Moreover, the Vice Chancellor's finding that CUNY did not waive the no-damages-for-delay clause in the approved change orders, prepared by the nonparty construction manager, was not [*2]irrational. The change orders did not explicitly state that there would be additional adjustments (cf. Plato Gen. Constr. Corp./EMCO Tech Constr. Corp., JV, LLC v Dormitory Auth. of State of N.Y., 89 AD3d 819, 825 [2d Dept 2011], lv denied 19 NY3d 803 [2012]). Moreover, the note that petitioner's additional charges would be submitted under separate cover does not demonstrate a clear manifestation of intent to waive the bar on delay damages (see Gilbert Frank Corp. v Federal Ins. Co., 70 NY2d 966, 968 [1988]; see also Fundamental Portfolio Advisors, Inc. v Tocqueville Asset Mgt., L.P., 7 NY3d 96, 104 [2006]).

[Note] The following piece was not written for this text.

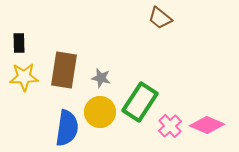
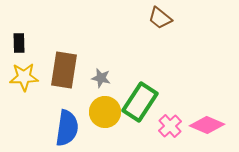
yellow circle: moved 5 px right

In the second dispute, petitioner sought approval of a proposed change order regarding the installation of permanent steel handrails on certain stairs. In this proceeding, petitioner then sought reversal of back charges that CUNY imposed to cover the costs of hiring other subcontractors to perform the handrail work that petitioner declined to do. The Vice Chancellor's interpretation of the relevant trade scope checklist provision was not irrational, as it does not clearly require petitioner to provide only temporary railings (see Matter of Peckham, 12 NY3d at 431; Matter of Pell, 34 NY2d at 231). Instead, it requires petitioner to furnish all railings as shown on the drawings, except that "[w]here stainless steel handrails or guardrails are shown" petitioner "is to provide TEMPORARY hand rails." The drawings at issue show that the railings in question were not supposed to be stainless steel; therefore, it was rational to find that
they were within petitioner's original scope of work (see Iberdrola Energy Projects v Oaktree Capital Mgt. L.P., 231 AD3d 33, 40 [1st Dept 2024]).
We have considered petitioner's remaining contentions and find them unavailing.THIS CONSTITUTES THE DECISION AND ORDER OF THE SUPREME COURT, APPELLATE DIVISION, FIRST DEPARTMENT.